STIRRING UP TROUBLE
Bond books gave rise to a legacy of films, but this ‘complete’ guide is anything but
Nobody Does It Better: The Complete, Uncensored, Unauthorized Oral History of James Bond
Mark A. Altman and Edward Gross Forge
With No Time to Die, the 25th official James Bond film, set to open in April, the Bond films — which have appeared at fairly steady intervals since 1962 — make up one of the longest-running movie franchise in history. Factor in the two unsanctioned entries, the 1967 farce Casino Royale and 1983’s Never Say Never Again, and the tally reaches almost double the number of Bond books that creator Ian Fleming wrote.
And yet the list of Bond flicks that actually hold together from beginning to end is considerably shorter. For every From Russia with Love, you get a half-dozen Octopussys.
There’s a similar shaken-tostirred ratio at work in Nobody Does It Better, Mark A. Altman and Edward Gross’s “complete, uncensored, unauthorized oral history” of the films. Juicy, previously unreported material abounds, though it’s camouflaged by vaporous paragraphs of superficial commentary and self-congratulation, generally from the biggest names. Contributors with vague credentials such as “pop culture commentator” have to earn their place here by being interesting.
Longtime series producers Barbara Broccoli and Michael Wilson and 007s past and present Pierce Brosnan and Daniel Craig need no introduction, but too often their notoriety equates to a licence to bore. Either they don’t have much to say about how they approach their work, or (more likely) they see little upside to actually saying it.
On the subject of the gorgeous but inane 2015 entry Spectre, to cite one still-raw example, Broccoli showers praise on the universally loved pre-title chase-scene-cum-helicopter battle set during Day of the
Dead celebrations in Mexico
City. But on the more mysterious
Daniel Craig as James Bond
matter of the film’s terrible latter half — particularly a baffling reveal about the series’ greatest villain, Ernst Stavro Blofeld — she and Wilson are maddeningly silent.
Altman and Gross offer sufficient commentary on each film’s merits to establish their fan cred, but their acknowledgments page is a bit cagey on the subject of which quotes come from interviews conducted by the authors and which ones are repurposed from other sources. That’s a regrettable necessity, given that so many formative contributors have died, including original producers Harry Saltzman and Albert (Cubby) Broccoli, as well as Terence Young, who directed three of the first four films.
Devotees will nevertheless find the lure of new material irresistible.
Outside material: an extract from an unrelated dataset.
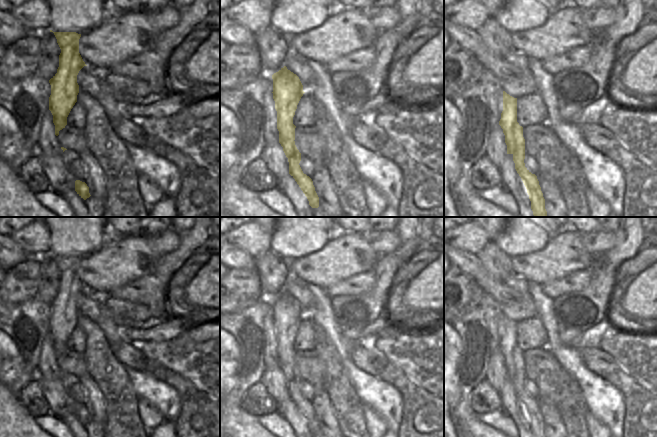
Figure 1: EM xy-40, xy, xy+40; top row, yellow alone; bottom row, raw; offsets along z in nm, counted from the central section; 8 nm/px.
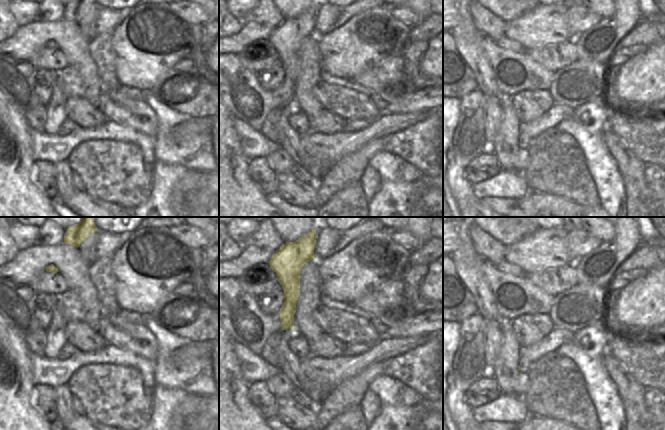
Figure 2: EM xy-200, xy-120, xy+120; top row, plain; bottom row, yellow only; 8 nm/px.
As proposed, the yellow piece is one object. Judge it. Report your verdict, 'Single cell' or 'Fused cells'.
Single cell.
Ray Morton, a film historian and senior writer for Script magazine, offers specifics on which writers contributed which ideas to recent screenplays — an area of increasing interest to fans over the past 20 years, as such high-profile scribes as Paul Haggis, John Logan and Phoebe Waller-bridge have been brought in to rework the drafts of Neal Purvis and Robert Wade, the screenwriting duo that has worked on every Bond film since 1999’s The World Is Not Enough.
Bond directors weigh in, too. John Glen, who directed all five Bonds of the 1980s, explains his no-frills methodology, while A View to a Kill co-star Tanya Roberts reflects that “he was a terrible actor’s director.” Martin Campbell, who directed 1995’s Goldeneye and the superb 2006 reboot of Casino Royale, spills about which other soon-to-be famous actors screen-tested for the part that eventually went to Craig. Campbell admits Barbara Broccoli deserves the credit for choosing him, as most of the other decision-makers were initially unconvinced Craig was the best candidate.
For all its insights, this big book doesn’t have the shrewd editing and diversity of oft-contradictory voices that made The Fifty-year Mission, Altman and Gross’s two-volume oral history of Star Trek, so compelling even for casual fans.
“Complete” is obviously a misnomer. The book concerns only the Bond films, ignoring Fleming’s novels and short stories, as well as those by other writers after Fleming’s death in 1964. Various Bond comic strips and graphic novels have been published since 1958, predating the film series by several years. In the 21st century, the BBC has produced a marvellous series of radio plays, adapting Fleming’s Bond novels with more fidelity than most of the movies did. They featured, as 007, Toby Stephens, who played the villain in 2002’s profitable but reviled Die Another Day. None of these spinoffs receives more than a glancing mention.
Including them all, of course, would probably take another two-volume book. As Tom Mankiewicz, who worked on the screenplays of all four Bond films released during the 1970s, says, “Sometimes you cram nine hours of an impossible story to follow into an hour and 57 minutes that you really hope works.” Those who’ve learned to embrace the work of sorting and discarding — a skill that being a Bond fan demands — will be rewarded by this frustrating but fascinating book.